Anahit Pogosova’s favourite quote is “If you are the smartest person in the room, then you are in the wrong room. – Confucius”
11. A good leader is someone who never stops learning and is always willing to un-learn anything if needed. What are your valuable learnings and un-learnings during your journey to a thought leader?
I think the main learning would be, there’s actually very little that you cannot do. It’s all about the amount of time and effort you are willing to put into it.
I also learned to say yes, even if it feels uncomfortable. Especially if it feels uncomfortable! When asked to do something new, my knee-jerk reaction is almost always: no way! Then I take a couple of deep breaths and just dive into it. I haven’t always succeeded, but I have always ended up learning something from the experience.
Oh, and never say never! I have had so many “I never want to do X in my life!” statements, that I know by now, serve no purpose, except for making you laugh at yourself afterward.
12. In your words, tell us the leadership skills that everyone should learn?
I think the most important thing is to always remain authentic, humble, and emphatic, especially if you are someone people are looking up to. You need to learn to ask for help, to admit when you don’t know something, to admit when you are wrong. It’s ok not to know. There are always people who are smarter than you or better than you at something. Feeling like you don’t know it all can really be a hard pill to swallow! But that’s the only way to grow.
From the more practical skills, I think time management and self-leadership is something that everyone would benefit from. Realizing that your time is a limited resource and trying to only focus that resource on the things that matter to you.
13. What is that one thing which motivates you to become better and better every day?
If I have to choose just one thing, it would be passion. I care deeply about the quality of my work and staying relevant as a professional. There’s a voice inside my head that says that I can always do more.
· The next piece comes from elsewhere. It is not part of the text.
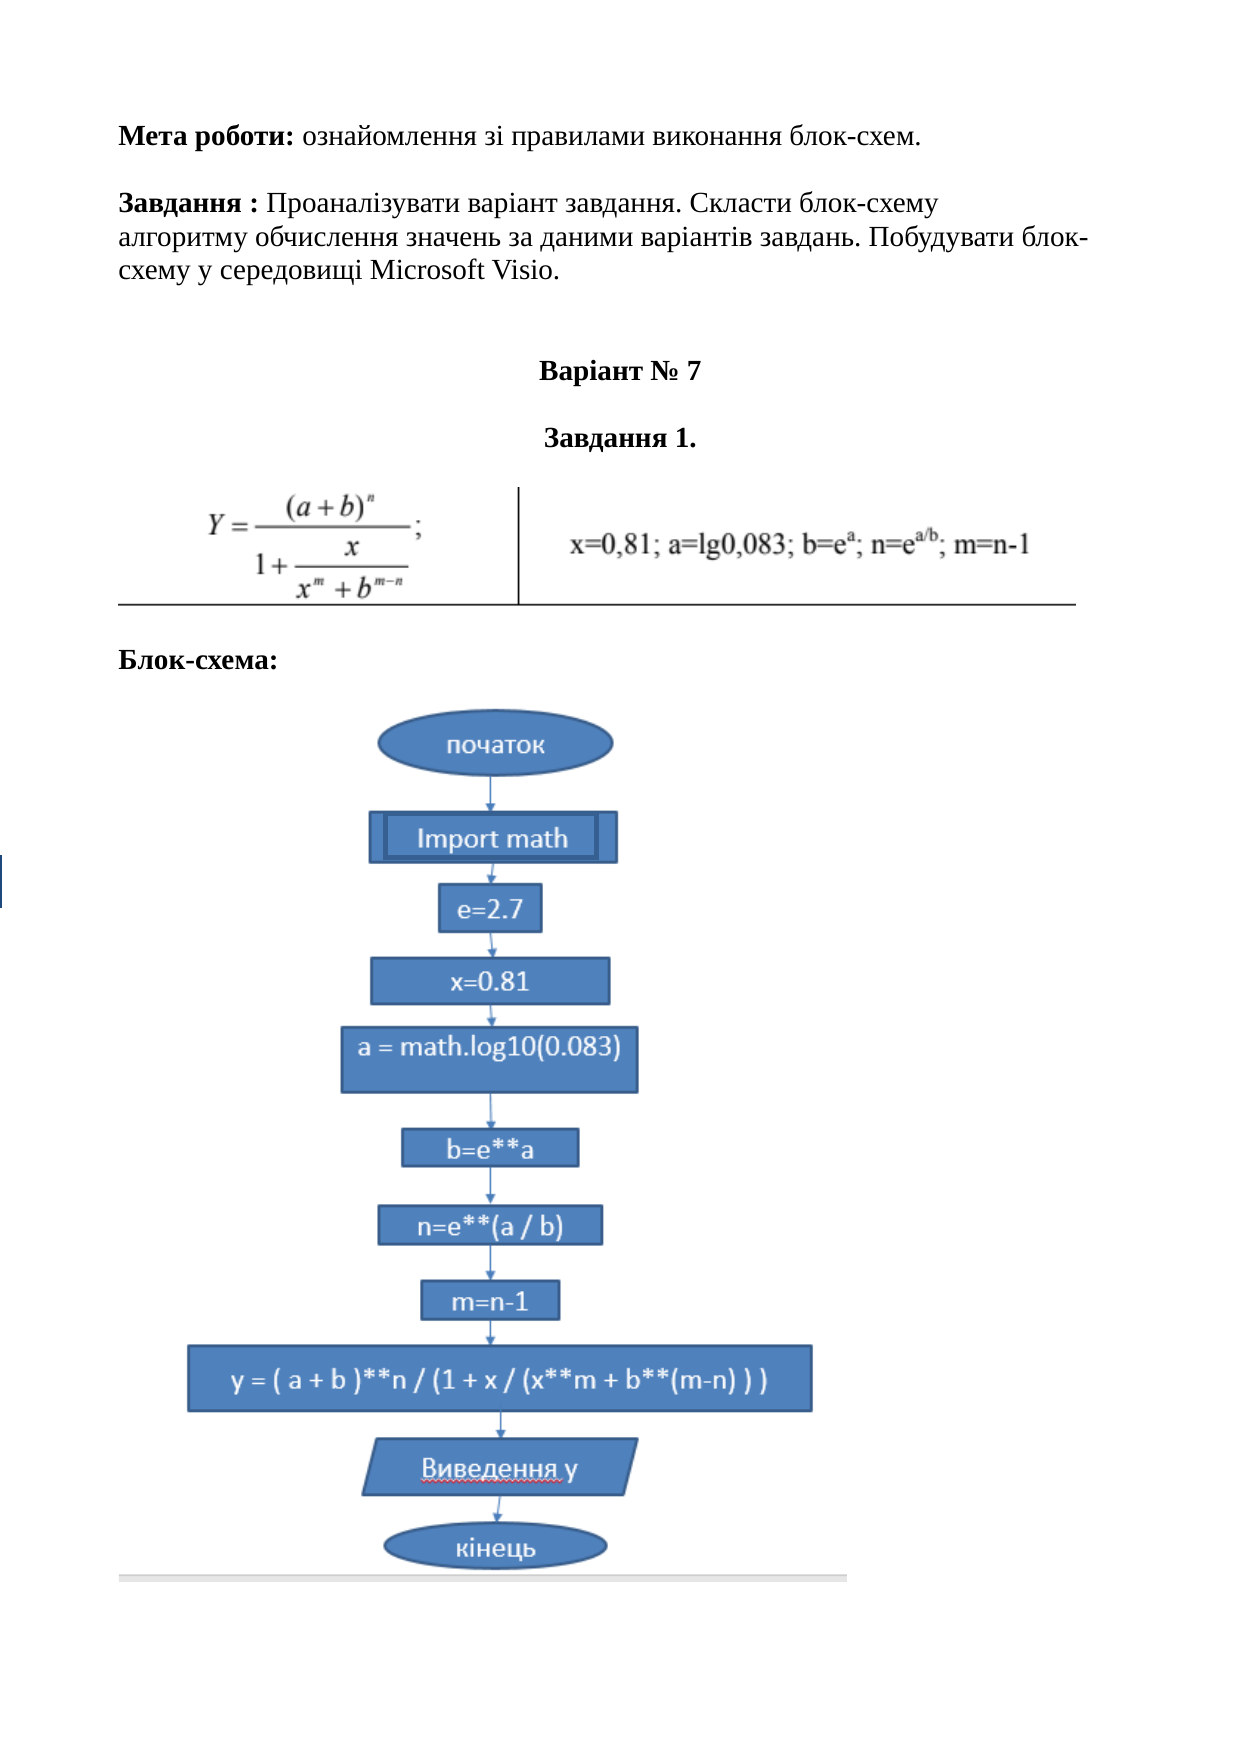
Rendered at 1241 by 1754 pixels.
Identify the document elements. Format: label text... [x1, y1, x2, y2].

And the more I grow, the more I can help others: the customers, colleagues, community in general.
14. Other than personal learning, what are you currently learning in the technical field? Any new field of interest?
I constantly try to learn something new related to AWS. Luckily, this pretty much is an endless process, while they come up with new services and features all the time.
From the not-so-technical side of things, something that I try to improve at and that I feel would benefit me a lot is my storytelling skills.
15. If we dare to ask, how would you rate the following cloud providers – AWS, Microsoft Azure, Google Cloud, Alibaba cloud.
I wouldn’t dare to answer that one, would I? They all have their strengths, otherwise, they wouldn’t be around. For me personally, AWS is the cloud provider of choice. I think there are good reasons for it to be the market leader at the moment.
16. You are already a cloud thought leader, which is an aim many are having right now. What is your next goal?
I have never expected to become a cloud thought leader, so I guess I really don’t know what else can be coming my way, right? My goal has always been to become better, learn, improve, grow, and help others to do the same. Things worked out pretty well so far, so I guess I’ll stick to that for now 🙂
Thank you so much Anahit Pogosova for your valuable time! Keep inspiring the women and new generation with your expertise. We wish you all the best for your future endavours.